For each candidate, decide: would a non-engineer customer-facing colleague (CS, sales, partner manager) need to know about this?

**Hard skip (drop without LLM judgement)** if any of these match:
- Author is a bot: `dependabot`, `renovate`, `github-actions`, anything ending in `[bot]`.
- Title starts with `chore:`, `ci:`, `test:`, `refactor:`, `style:`, `build:`, `docs:` (conventional commit prefixes for non-functional changes).
- Title or body indicates a revert, a hotfix that re-applies a previous post, or a merge of `main` into a feature branch.
- Base branch is not the repo's default branch (i.e. not merged to `main`/`master`/`production`).
- PR is labelled `internal`, `chore`, `dependencies`, `wip`, or `do-not-announce`.

**Force include** if any of these match:
- PR is labelled `customer-facing`, `release-radar`, `breaking`, `api-change`, or `release-notes`.

**Otherwise judge** based on title and body. Include only if the change is something a customer or partner would notice or need to be aware of. Examples:
- New API endpoint, field, or capability
- Behaviour change in an existing feature (especially anything customer-configurable)
- Bug fix for something customers have hit (mentions a Zendesk ticket, customer name, or visible symptom)
- New page, screen, or UI element schools or partners will see
- Performance fix that customers would have felt
- Security fix relevant to customers
- Documentation that customers consume (developer portal pages, API docs)

Skip:
- Internal refactors, tooling, infra, CI, tests
- Backend changes with no observable effect
- Internal-only admin tools
- Pure dependency bumps with no behaviour change
- Linting, formatting, comments, typos in code

When unsure, skip and add a note in `MEMORIES.md` under a `borderline:` key with the PR ref and one-line reason. Don't post borderline PRs.

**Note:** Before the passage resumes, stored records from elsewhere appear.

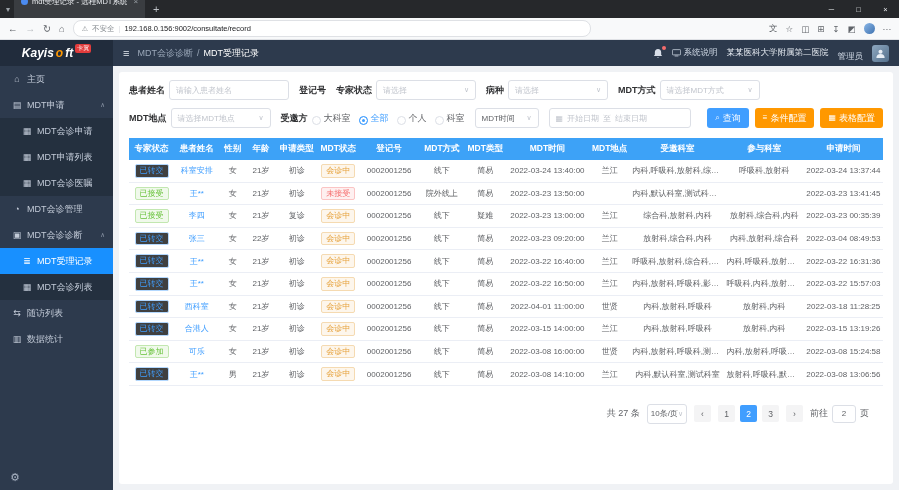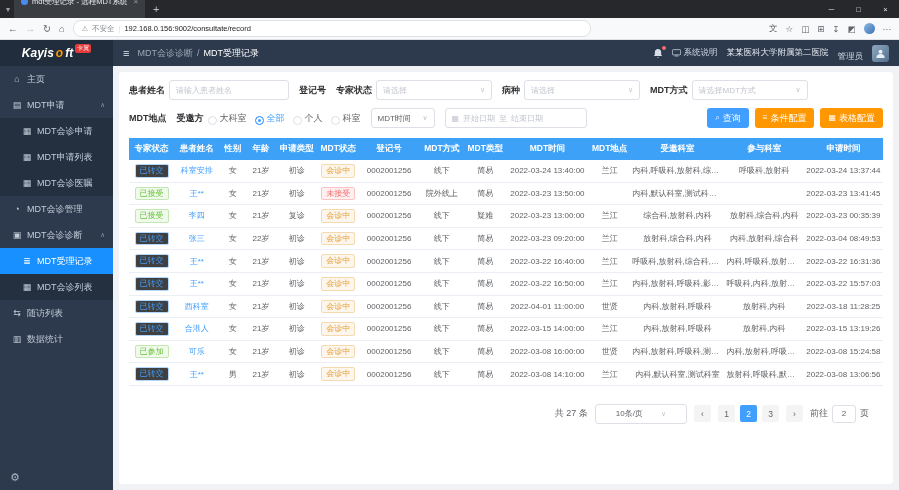--- a/index.html
+++ b/index.html
@@ -55,21 +55,21 @@
   .role{color:#cfd8e4;margin-top:8px;}
   .user-avatar{width:17px;height:17px;border-radius:3px;background:linear-gradient(135deg,#8fa8c0,#54708c);display:flex;align-items:center;justify-content:center;cursor:pointer;}
   
   .content{flex:1;padding:6px;min-height:0;display:flex;}
   .card{background:#fff;border-radius:3px;flex:1;padding:8px 10px;display:flex;flex-direction:column;gap:8px;min-width:0;}
   .frow{display:flex;align-items:center;gap:10px;flex-shrink:0;}
   .fgroup{display:flex;align-items:center;gap:4px;flex-shrink:1;min-width:0;}
   .flabel{font-size:9px;color:#303133;font-weight:bold;white-space:nowrap;}
   .finput{width:120px;height:20px;border:1px solid #dcdfe6;border-radius:3px;font-size:8px;color:#606266;padding:0 6px;outline:none;box-sizing:border-box;}
   .finput::placeholder{color:#c0c4cc;}
-  .fselect{width:116px;height:20px;border:1px solid #dcdfe6;border-radius:3px;background:#fff;font-size:8px;color:#c0c4cc;display:flex;align-items:center;justify-content:space-between;padding:0 6px;box-sizing:border-box;cursor:pointer;}
+  .fselect{width:100px;height:20px;border:1px solid #dcdfe6;border-radius:3px;background:#fff;font-size:8px;color:#c0c4cc;display:flex;align-items:center;justify-content:space-between;padding:0 6px;box-sizing:border-box;cursor:pointer;}
   .fselect.small{width:64px;color:#606266;}
   .sel-arrow{color:#c0c4cc;font-size:7px;}
   .radio-group{display:flex;align-items:center;gap:8px;}
   .radio{display:flex;align-items:flex-end;gap:3px;font-size:9px;color:#606266;cursor:pointer;white-space:nowrap;}
   .rdot{width:9px;height:9px;border:1px solid #dcdfe6;border-radius:50%;background:#fff;box-sizing:border-box;flex-shrink:0;}
   .radio.sel .rdot{border-color:#409eff;background:#409eff;box-shadow:inset 0 0 0 2px #fff;}
   .radio.sel{color:#409eff;}
   .daterange{width:142px;height:20px;border:1px solid #dcdfe6;border-radius:3px;display:flex;align-items:center;gap:4px;padding:0 6px;font-size:8px;color:#c0c4cc;box-sizing:border-box;flex-shrink:0;cursor:pointer;}
   .dr-sep{color:#c0c4cc;}
   .btns{margin-left:auto;display:flex;gap:6px;flex-shrink:0;}
@@ -82,21 +82,21 @@
   .mdt-table thead th{background:#3da2f7;color:#fff;font-size:8.5px;font-weight:bold;padding:5px 2px;white-space:nowrap;overflow:hidden;text-align:center;}
   .mdt-table tbody td{padding:4px 2px;text-align:center;color:#606266;border-bottom:1px solid #ebeef5;white-space:nowrap;overflow:hidden;text-overflow:ellipsis;}
   .name-link{color:#409eff;cursor:pointer;text-decoration:none;}
   .tag{display:inline-block;padding:1px 4px;border-radius:2px;font-size:8px;border:1px solid;line-height:1.2;}
   .tag-blue{color:#409eff;border-color:#b3d8ff;background:#404040;}
   .tag-green{color:#67c23a;border-color:#c2e7b0;background:#f0f9eb;}
   .tag-orange{color:#e6a23c;border-color:#f5dab1;background:#fdf6ec;}
   .tag-red{color:#f56c6c;border-color:#fbc4c4;background:#fef0f0;}
   
   .pagination{display:flex;align-items:center;justify-content:flex-end;gap:7px;padding:10px 14px 0 0;font-size:9px;color:#606266;flex-shrink:0;}
-  .page-size{border:1px solid #dcdfe6;border-radius:3px;height:18px;display:flex;align-items:center;padding:0 20px;gap:18px;font-size:8px;color:#606266;cursor:pointer;}
+  .page-size{border:1px solid #dcdfe6;border-radius:3px;height:18px;display:flex;align-items:center;padding:0 3px;gap:0;font-size:8px;color:#606266;cursor:pointer;}
   .pbtn{min-width:17px;height:17px;border-radius:2px;background:#f4f4f5;display:flex;align-items:center;justify-content:center;font-size:8.5px;color:#606266;cursor:pointer;}
   .pbtn.active{background:#409eff;color:#fff;}
   .goto{display:flex;align-items:center;gap:4px;}
   .goto-input{width:24px;height:18px;border:1px solid #dcdfe6;border-radius:3px;text-align:center;font-size:8px;color:#606266;outline:none;box-sizing:border-box;}
   .spacer{flex:1;}
 </style>
 </head>
 <body>
 
 <div class="screen">
@@ -263,20 +263,24 @@
               <div class="fselect">
                 <span>请选择MDT方式</span>
                 <span class="sel-arrow">∨</span>
               </div>
             </div>
           </div>
 
           <div class="frow">
             <div class="fgroup">
               <span class="flabel">MDT地点</span>
+              <div class="fselect">
+                <span>请选择MDT地点</span>
+                <span class="sel-arrow">∨</span>
+              </div>
             </div>
             <div class="fgroup">
               <span class="flabel">受邀方</span>
               <div class="radio-group">
                   <span class="radio">
                     <span class="rdot"></span>
                     <span>大科室</span>
                   </span>
                   <span class="radio sel">
                     <span class="rdot"></span>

### Step 3 - draft the Slack post

If you have at least one PR worth posting, draft a single message to `{{SLACK_CHANNEL}}`. Use this shape:

```
*Release Radar* - <count> change(s) merged in the last <window>

*<Product / repo friendly name>*
- <One-line plain-English summary> (<PR title with link>)
_Why it matters:_ <one sentence aimed at a non-engineer>

*<Next product>*
- ...

_Auto-generated. Reply in thread if anything looks off._
```

Rules for the prose:
- Plain English. No jargon, no acronyms without expansion on first use, no internal codenames.
- Friendly repo names: map `sis` -> "Arbor MIS", `development-portal` -> "Developer Portal", `samsync` -> "SamPeople sync", `mis-dotnet` -> "Arbor MIS (.NET services)". For unknown repos, use the repo name as-is.
- Group by product. Within a product, list highest-impact items first.
- Each PR: one line summary, then one line of "why it matters" for a non-engineer. Keep both short.
- Mark breaking changes prominently with `:warning: *Breaking:*` at the start of the line.
- Always include the PR link.
- Never include author names, commit SHAs, or file paths.
- If a PR title is internal-y (e.g. `MIS-1234: refactor billing module`), rewrite it for the audience.

### Step 4 - post and remember

1. Post the message to `{{SLACK_CHANNEL}}` via the Slack MCP server.
2. Update `MEMORIES.md`: bump `last_run_iso`, append posted PR refs to `posted_prs`, trim to last 14 days, save any borderline notes. If the previous run posted an auth alert and this run succeeded, clear `last_auth_alert_iso` so a future failure alerts immediately.
3. Exit.

### Hard rules

- Never run Steps 1-4 without passing Step 0.
- Never post if you have zero customer-facing PRs after filtering. Silent exit only.
- Never post the same PR twice. Always check `posted_prs` first.
- Never post about PRs in repos labelled `internal-` or whose description contains "internal only".
- Never invent details. If you're unsure what a PR does, skip it.
- If the Slack post fails, do NOT update `posted_prs`, so the next run can retry.
- If GitHub returns errors for some repos in Step 1 (after Step 0 passed), post what you have and note the failed repos in a thread reply.
- The auth alert in Step 0 is rate-limited to once per 24 hours via `last_auth_alert_iso` to avoid spamming the channel.